§ What to produce: Begin at the line containing "BSA, pH 8.0;" in the entries below and end at the line containing "Supplied with soft"; transcribe that range exactly and nothing outside it.

§ Data in this exercise:

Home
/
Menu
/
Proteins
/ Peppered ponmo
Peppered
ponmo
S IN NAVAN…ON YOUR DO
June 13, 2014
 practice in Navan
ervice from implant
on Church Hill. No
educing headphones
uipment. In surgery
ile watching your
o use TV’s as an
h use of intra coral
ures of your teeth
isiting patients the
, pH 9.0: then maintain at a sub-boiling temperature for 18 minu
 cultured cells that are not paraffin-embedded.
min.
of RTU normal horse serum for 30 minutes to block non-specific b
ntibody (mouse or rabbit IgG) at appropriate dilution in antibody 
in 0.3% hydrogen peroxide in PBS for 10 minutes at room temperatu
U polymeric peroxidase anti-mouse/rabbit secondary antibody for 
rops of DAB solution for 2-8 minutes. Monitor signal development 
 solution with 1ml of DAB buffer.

* * *

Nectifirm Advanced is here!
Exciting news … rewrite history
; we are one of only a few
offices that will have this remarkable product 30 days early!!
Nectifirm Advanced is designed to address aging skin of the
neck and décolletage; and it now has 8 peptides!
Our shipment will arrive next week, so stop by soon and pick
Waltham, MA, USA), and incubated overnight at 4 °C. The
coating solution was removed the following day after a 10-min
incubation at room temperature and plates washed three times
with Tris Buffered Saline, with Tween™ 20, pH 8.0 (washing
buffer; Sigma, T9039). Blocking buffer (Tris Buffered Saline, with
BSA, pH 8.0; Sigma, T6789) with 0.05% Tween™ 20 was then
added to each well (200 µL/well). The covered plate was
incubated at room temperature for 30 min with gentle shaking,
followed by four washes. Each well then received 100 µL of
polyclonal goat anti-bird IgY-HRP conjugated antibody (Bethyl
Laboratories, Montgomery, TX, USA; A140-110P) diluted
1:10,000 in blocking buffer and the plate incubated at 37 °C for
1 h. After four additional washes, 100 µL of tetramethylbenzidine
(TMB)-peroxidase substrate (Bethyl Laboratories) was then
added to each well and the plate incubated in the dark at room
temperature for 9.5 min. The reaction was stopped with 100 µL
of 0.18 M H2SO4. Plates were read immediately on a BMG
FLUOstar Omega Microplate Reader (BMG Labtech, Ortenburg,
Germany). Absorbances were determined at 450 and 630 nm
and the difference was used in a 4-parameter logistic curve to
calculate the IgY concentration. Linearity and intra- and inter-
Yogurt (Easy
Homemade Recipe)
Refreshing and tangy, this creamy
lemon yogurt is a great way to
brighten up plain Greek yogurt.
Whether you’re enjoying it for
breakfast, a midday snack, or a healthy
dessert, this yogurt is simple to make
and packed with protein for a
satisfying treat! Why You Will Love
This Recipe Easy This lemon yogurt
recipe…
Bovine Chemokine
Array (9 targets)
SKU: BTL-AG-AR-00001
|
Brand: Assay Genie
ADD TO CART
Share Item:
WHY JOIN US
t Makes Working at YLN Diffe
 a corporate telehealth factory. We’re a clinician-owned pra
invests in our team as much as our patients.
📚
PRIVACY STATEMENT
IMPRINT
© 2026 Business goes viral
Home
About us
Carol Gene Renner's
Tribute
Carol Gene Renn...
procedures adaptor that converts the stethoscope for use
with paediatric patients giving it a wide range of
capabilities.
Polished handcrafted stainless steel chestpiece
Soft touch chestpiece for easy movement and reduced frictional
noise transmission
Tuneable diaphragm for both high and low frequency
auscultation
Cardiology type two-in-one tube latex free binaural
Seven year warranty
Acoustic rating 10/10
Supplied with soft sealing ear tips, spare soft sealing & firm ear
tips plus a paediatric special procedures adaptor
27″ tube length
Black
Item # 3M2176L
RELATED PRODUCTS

§ Finished task:
BSA, pH 8.0; Sigma, T6789) with 0.05% Tween™ 20 was then
added to each well (200 µL/well). The covered plate was
incubated at room temperature for 30 min with gentle shaking,
followed by four washes. Each well then received 100 µL of
polyclonal goat anti-bird IgY-HRP conjugated antibody (Bethyl
Laboratories, Montgomery, TX, USA; A140-110P) diluted
1:10,000 in blocking buffer and the plate incubated at 37 °C for
1 h. After four additional washes, 100 µL of tetramethylbenzidine
(TMB)-peroxidase substrate (Bethyl Laboratories) was then
added to each well and the plate incubated in the dark at room
temperature for 9.5 min. The reaction was stopped with 100 µL
of 0.18 M H2SO4. Plates were read immediately on a BMG
FLUOstar Omega Microplate Reader (BMG Labtech, Ortenburg,
Germany). Absorbances were determined at 450 and 630 nm
and the difference was used in a 4-parameter logistic curve to
calculate the IgY concentration. Linearity and intra- and inter-
Yogurt (Easy
Homemade Recipe)
Refreshing and tangy, this creamy
lemon yogurt is a great way to
brighten up plain Greek yogurt.
Whether you’re enjoying it for
breakfast, a midday snack, or a healthy
dessert, this yogurt is simple to make
and packed with protein for a
satisfying treat! Why You Will Love
This Recipe Easy This lemon yogurt
recipe…
Bovine Chemokine
Array (9 targets)
SKU: BTL-AG-AR-00001
|
Brand: Assay Genie
ADD TO CART
Share Item:
WHY JOIN US
t Makes Working at YLN Diffe
 a corporate telehealth factory. We’re a clinician-owned pra
invests in our team as much as our patients.
📚
PRIVACY STATEMENT
IMPRINT
© 2026 Business goes viral
Home
About us
Carol Gene Renner's
Tribute
Carol Gene Renn...
procedures adaptor that converts the stethoscope for use
with paediatric patients giving it a wide range of
capabilities.
Polished handcrafted stainless steel chestpiece
Soft touch chestpiece for easy movement and reduced frictional
noise transmission
Tuneable diaphragm for both high and low frequency
auscultation
Cardiology type two-in-one tube latex free binaural
Seven year warranty
Acoustic rating 10/10
Supplied with soft sealing ear tips, spare soft sealing & firm ear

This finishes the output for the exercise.